*Reading passage:*
Studio album by Whitney
- Released: November 7, 2025
- Recorded: Mid-2024
- Length: 35:55
- Label: AWAL
- Producer: Whitney

Whitney chronology
| Spark (2022) | Small Talk (2025) |  |

Singles from Small Talk
- "Darling" Released: May 28, 2025; "Dandelions" Released: July 16, 2025; "Back to the Wind" Released: September 10, 2025; "Damage" Released: October 8, 2025; "Evangeline" Released: November 4, 2025;

= Small Talk (Whitney album) =

Small Talk is the fourth studio album by American indie rock band Whitney, released on November 7, 2025, on AWAL.

==Background==
The album was recorded in mid-2024 and produced by the duo, Julien Ehrlich and Max Kakacek. On May 28, 2025, Whitney released the single "Darling", their first new music since 2023. On July 16, 2025, they released the single "Dandelions" and announced their upcoming fifth studio album, the follow-up to 2022's Spark.

*Exercise set:*
A - Please list every single released from the album in the article about Small Talk.
B - Transcribe the part of the Small Talk article that opens with the words containing "Singles from Small" and closes with "to 2022's Spark.".

*Data listing:*
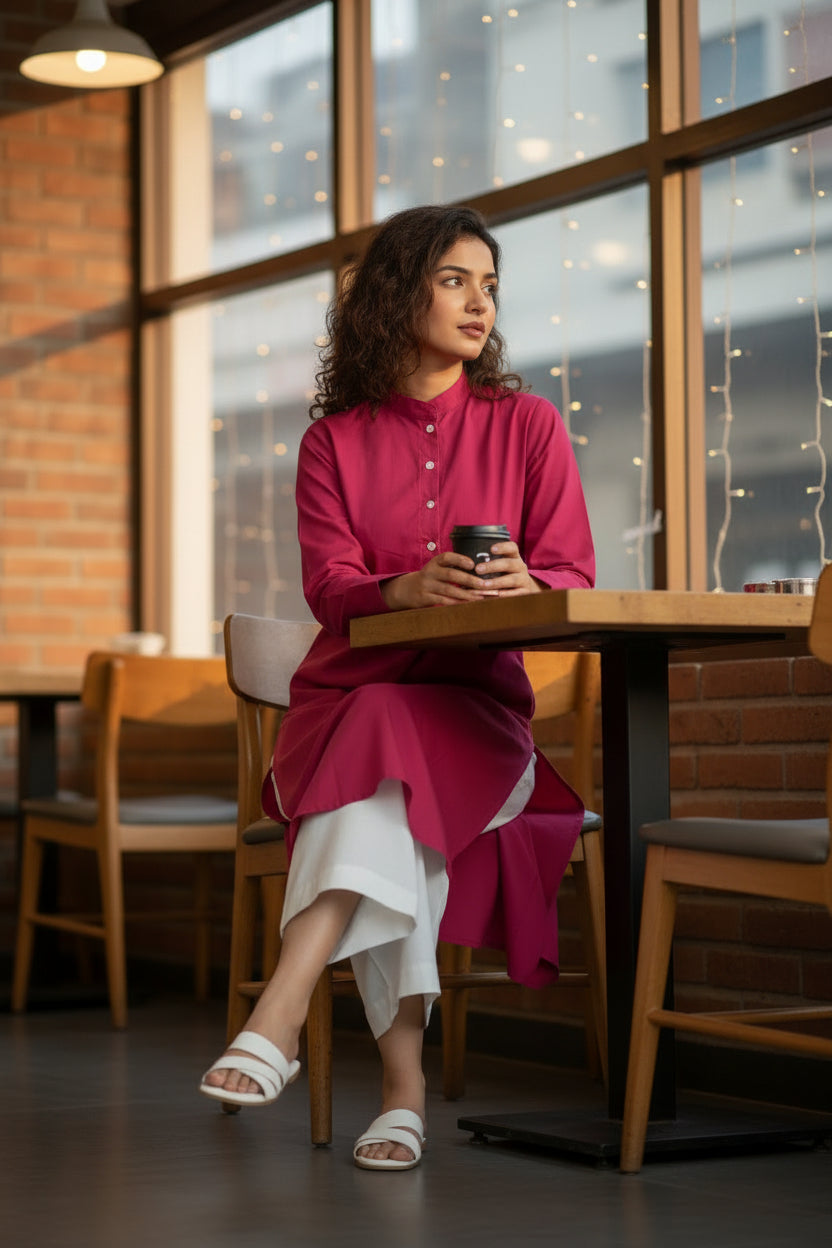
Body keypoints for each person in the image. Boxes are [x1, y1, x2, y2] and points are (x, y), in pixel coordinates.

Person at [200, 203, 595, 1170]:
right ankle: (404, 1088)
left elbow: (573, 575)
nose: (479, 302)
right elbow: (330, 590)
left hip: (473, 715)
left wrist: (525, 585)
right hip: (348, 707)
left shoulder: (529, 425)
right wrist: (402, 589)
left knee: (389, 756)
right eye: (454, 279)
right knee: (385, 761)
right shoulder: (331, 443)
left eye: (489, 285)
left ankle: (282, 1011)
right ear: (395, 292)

* * *

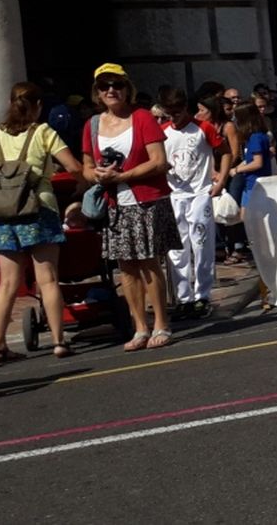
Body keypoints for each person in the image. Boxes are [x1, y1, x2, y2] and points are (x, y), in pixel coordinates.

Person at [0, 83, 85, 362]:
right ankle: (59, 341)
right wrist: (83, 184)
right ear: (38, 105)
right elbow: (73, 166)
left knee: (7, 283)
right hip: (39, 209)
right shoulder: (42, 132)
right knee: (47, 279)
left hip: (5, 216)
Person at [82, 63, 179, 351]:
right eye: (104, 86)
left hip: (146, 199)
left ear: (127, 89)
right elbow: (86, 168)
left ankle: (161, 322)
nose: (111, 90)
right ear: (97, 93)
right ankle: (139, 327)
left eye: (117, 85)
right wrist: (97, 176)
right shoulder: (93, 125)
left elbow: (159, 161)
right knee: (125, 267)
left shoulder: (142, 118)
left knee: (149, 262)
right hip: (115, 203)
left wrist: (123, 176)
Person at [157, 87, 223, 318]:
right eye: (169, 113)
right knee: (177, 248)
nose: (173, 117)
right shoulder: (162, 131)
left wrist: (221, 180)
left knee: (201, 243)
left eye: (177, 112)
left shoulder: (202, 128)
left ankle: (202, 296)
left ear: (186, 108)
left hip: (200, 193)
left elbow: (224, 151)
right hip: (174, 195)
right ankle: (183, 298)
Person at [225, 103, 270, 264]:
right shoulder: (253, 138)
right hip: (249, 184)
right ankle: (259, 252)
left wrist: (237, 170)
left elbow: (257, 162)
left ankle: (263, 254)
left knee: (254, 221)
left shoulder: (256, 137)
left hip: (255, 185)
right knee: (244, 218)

*Solutions for each task:*
A - "Darling", "Dandelions", "Back to the Wind", "Damage", "Evangeline"

B -
Singles from Small Talk
- "Darling" Released: May 28, 2025; "Dandelions" Released: July 16, 2025; "Back to the Wind" Released: September 10, 2025; "Damage" Released: October 8, 2025; "Evangeline" Released: November 4, 2025;

= Small Talk (Whitney album) =

Small Talk is the fourth studio album by American indie rock band Whitney, released on November 7, 2025, on AWAL.

==Background==
The album was recorded in mid-2024 and produced by the duo, Julien Ehrlich and Max Kakacek. On May 28, 2025, Whitney released the single "Darling", their first new music since 2023. On July 16, 2025, they released the single "Dandelions" and announced their upcoming fifth studio album, the follow-up to 2022's Spark.